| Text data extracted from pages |
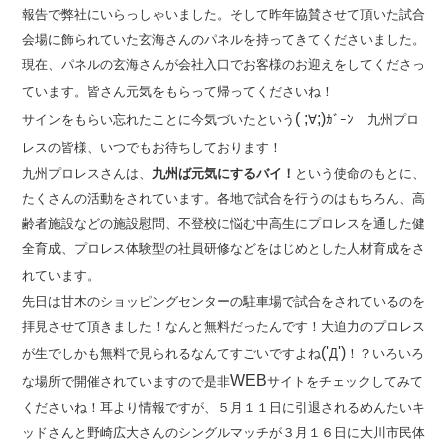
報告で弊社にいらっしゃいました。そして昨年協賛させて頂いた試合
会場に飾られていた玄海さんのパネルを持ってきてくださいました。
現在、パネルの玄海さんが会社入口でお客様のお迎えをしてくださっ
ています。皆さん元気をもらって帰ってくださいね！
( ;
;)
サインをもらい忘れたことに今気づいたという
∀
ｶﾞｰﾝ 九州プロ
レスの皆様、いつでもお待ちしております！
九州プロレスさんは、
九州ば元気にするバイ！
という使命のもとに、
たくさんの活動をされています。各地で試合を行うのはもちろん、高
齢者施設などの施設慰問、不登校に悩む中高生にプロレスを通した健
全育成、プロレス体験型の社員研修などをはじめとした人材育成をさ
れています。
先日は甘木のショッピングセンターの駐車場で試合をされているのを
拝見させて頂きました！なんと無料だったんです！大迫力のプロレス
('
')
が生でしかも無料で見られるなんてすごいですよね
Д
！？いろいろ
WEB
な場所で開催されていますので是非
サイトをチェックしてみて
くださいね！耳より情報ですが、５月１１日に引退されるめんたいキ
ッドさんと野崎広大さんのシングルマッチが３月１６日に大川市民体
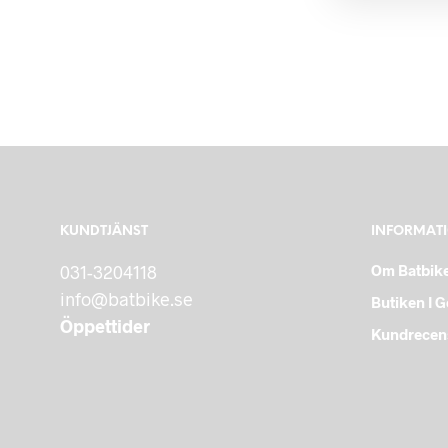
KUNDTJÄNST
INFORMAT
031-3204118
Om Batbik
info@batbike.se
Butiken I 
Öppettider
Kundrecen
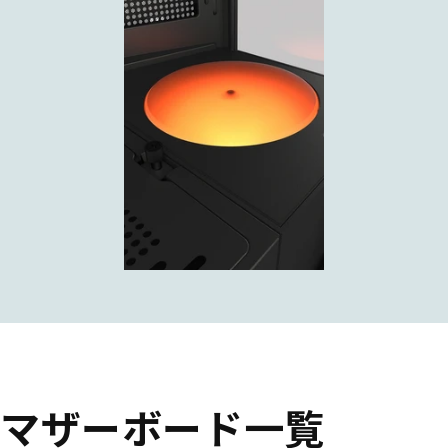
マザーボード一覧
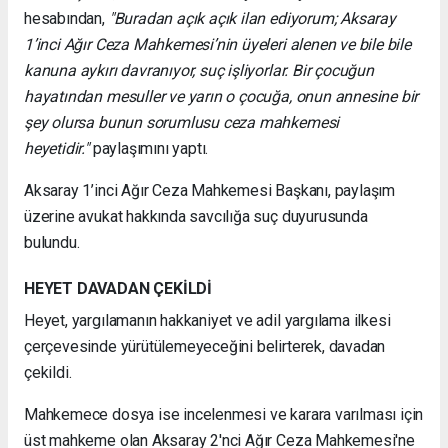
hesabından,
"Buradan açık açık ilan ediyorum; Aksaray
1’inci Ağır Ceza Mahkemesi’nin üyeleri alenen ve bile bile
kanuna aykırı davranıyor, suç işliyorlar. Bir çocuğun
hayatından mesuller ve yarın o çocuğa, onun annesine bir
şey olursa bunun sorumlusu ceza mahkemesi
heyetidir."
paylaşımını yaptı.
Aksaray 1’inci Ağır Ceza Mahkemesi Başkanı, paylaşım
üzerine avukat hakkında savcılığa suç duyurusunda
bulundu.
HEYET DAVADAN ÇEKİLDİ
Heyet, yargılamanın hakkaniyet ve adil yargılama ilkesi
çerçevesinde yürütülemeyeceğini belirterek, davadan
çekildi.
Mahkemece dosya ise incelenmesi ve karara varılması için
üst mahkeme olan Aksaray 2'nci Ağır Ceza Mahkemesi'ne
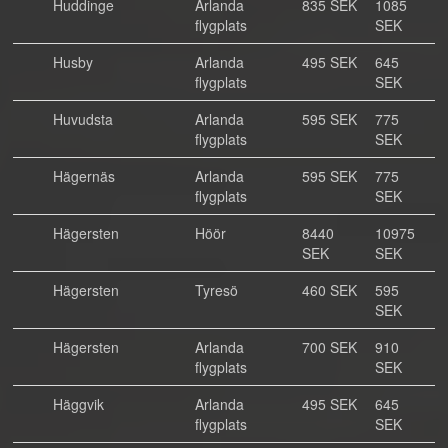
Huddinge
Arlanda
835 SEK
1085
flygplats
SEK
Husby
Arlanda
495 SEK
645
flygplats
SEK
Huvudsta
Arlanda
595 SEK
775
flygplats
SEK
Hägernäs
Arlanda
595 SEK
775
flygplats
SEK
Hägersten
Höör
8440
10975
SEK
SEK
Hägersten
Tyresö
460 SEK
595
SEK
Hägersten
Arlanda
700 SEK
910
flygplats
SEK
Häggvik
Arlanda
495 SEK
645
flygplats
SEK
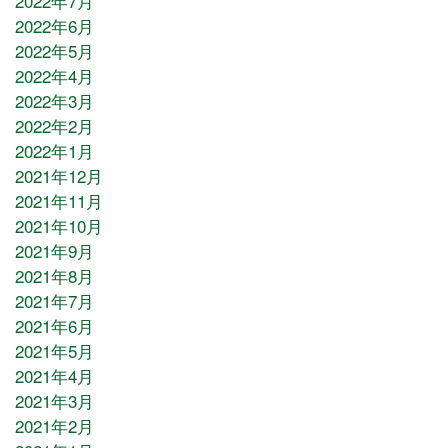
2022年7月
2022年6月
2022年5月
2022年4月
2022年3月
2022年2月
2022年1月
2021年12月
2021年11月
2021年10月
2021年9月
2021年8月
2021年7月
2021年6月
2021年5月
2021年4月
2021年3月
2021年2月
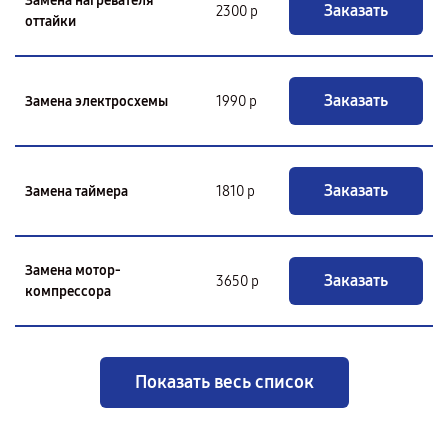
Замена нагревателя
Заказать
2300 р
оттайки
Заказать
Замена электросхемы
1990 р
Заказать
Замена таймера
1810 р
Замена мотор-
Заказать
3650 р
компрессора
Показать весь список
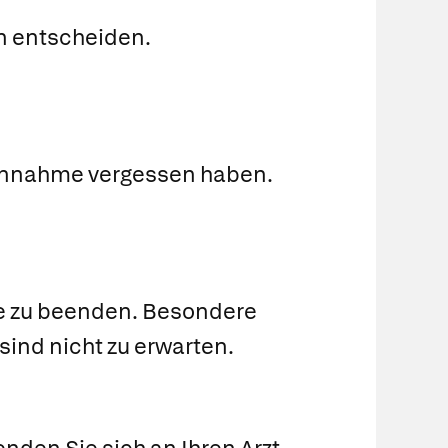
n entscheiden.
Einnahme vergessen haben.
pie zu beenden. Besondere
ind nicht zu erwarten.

...

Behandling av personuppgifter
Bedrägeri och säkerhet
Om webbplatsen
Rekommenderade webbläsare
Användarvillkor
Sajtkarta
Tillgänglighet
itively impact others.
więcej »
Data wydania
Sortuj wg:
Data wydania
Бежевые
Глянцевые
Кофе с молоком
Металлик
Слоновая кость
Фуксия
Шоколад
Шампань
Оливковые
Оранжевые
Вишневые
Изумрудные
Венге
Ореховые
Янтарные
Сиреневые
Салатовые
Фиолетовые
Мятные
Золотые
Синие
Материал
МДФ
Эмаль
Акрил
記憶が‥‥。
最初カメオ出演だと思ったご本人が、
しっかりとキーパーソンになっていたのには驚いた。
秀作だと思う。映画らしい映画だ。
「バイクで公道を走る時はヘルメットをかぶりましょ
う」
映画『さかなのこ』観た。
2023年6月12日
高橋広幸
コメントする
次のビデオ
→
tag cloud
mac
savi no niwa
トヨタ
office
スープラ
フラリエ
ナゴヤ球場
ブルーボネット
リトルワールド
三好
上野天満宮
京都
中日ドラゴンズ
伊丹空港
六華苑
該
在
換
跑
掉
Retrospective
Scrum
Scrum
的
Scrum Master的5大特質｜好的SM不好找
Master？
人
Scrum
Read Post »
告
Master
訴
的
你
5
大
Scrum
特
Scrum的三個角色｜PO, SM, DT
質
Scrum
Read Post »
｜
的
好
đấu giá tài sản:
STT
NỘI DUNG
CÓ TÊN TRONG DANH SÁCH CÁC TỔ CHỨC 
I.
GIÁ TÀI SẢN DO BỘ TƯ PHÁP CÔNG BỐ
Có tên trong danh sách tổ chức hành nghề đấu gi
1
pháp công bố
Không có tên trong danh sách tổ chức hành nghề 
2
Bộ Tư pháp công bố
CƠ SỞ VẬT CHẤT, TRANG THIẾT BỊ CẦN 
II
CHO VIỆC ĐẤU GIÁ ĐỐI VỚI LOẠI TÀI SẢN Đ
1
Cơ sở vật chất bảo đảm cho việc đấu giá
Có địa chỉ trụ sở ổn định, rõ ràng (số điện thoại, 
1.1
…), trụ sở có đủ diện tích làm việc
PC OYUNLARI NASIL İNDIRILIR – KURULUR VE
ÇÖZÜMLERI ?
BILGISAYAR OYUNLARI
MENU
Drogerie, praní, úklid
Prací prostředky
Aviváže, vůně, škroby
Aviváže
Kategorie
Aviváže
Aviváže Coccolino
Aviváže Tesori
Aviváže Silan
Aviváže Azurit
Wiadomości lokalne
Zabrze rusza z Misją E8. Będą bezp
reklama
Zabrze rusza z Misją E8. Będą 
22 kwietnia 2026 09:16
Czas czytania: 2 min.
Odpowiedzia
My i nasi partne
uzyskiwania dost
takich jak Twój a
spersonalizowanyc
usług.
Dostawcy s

...

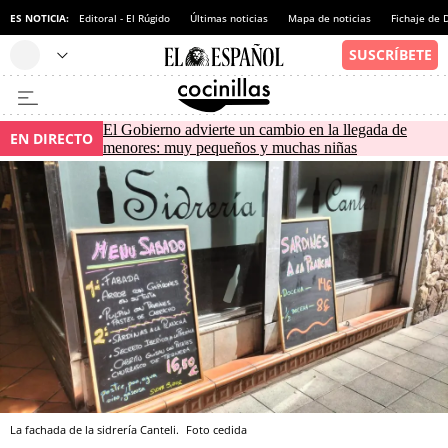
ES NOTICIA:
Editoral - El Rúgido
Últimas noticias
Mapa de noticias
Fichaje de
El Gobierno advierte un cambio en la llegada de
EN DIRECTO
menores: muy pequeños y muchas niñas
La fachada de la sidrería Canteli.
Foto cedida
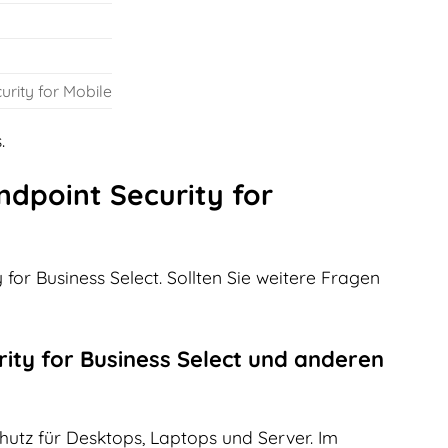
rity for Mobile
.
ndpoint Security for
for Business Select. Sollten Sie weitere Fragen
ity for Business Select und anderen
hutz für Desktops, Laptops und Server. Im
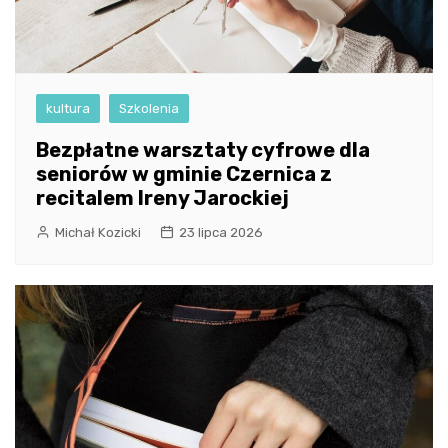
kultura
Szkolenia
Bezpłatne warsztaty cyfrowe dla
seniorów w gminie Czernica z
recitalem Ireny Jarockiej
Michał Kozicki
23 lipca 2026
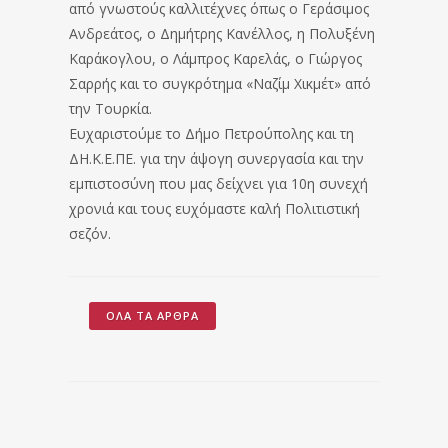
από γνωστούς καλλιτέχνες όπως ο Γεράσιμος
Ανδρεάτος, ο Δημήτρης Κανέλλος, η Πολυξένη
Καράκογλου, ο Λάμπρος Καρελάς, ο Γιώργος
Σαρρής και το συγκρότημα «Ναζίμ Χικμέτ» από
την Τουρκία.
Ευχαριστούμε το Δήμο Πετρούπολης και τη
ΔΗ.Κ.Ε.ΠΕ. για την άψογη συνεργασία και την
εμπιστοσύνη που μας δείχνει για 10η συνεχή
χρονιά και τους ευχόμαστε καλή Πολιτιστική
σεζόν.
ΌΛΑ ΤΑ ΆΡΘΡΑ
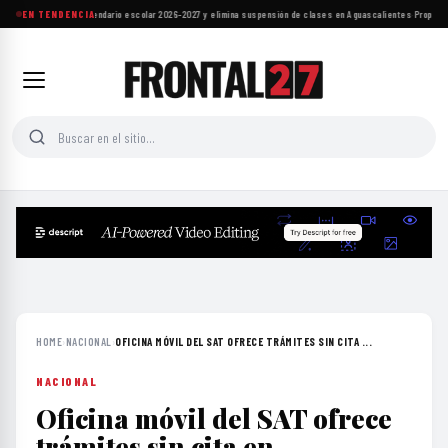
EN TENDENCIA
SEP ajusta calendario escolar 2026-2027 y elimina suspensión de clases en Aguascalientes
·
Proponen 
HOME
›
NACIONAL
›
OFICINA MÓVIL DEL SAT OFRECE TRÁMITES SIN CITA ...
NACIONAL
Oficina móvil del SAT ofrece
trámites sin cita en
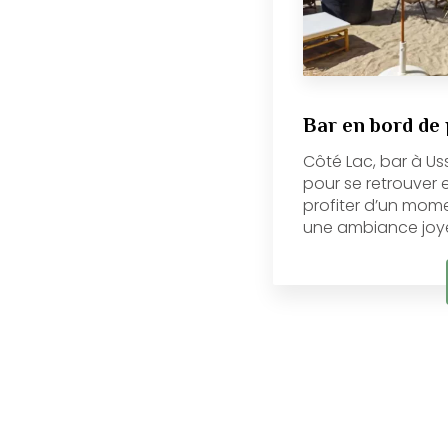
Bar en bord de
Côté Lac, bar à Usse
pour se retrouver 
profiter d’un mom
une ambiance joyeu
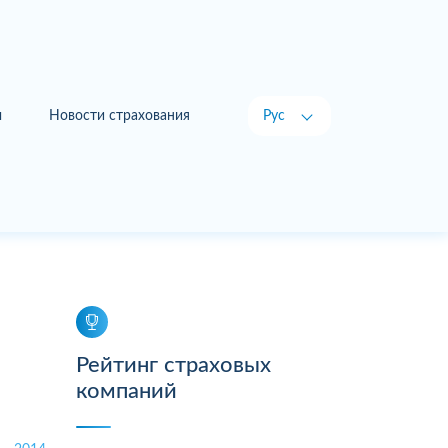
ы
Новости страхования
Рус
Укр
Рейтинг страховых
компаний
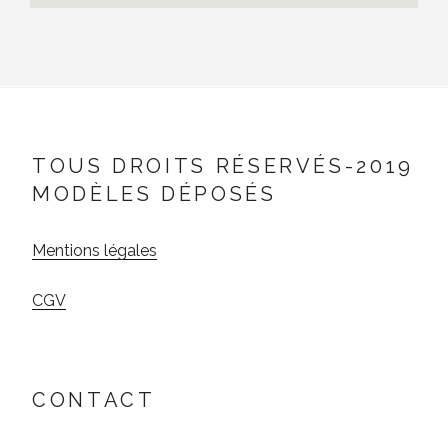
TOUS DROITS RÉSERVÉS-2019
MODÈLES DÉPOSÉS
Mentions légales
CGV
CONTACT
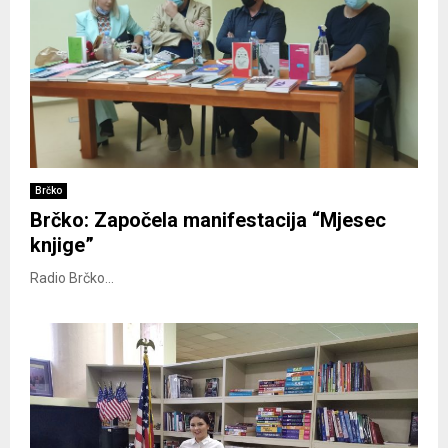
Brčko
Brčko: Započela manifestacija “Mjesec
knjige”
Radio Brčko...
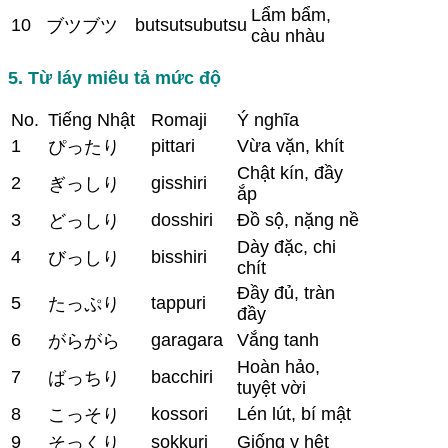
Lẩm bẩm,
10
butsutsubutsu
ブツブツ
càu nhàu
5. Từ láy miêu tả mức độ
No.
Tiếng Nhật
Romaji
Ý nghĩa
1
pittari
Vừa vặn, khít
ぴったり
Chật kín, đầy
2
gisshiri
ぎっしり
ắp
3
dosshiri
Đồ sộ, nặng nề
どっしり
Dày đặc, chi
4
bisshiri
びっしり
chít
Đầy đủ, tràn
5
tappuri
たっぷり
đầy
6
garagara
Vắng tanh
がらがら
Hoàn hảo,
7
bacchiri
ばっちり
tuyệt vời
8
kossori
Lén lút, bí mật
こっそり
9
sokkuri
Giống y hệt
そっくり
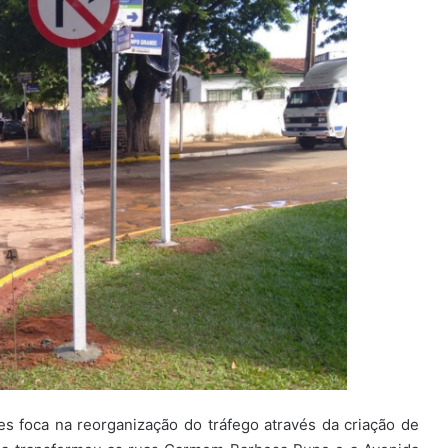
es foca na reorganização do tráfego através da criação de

| Problem |
How many of the lines above contain the string "Замена"? Case matters. Give only the number.

| The answer |
4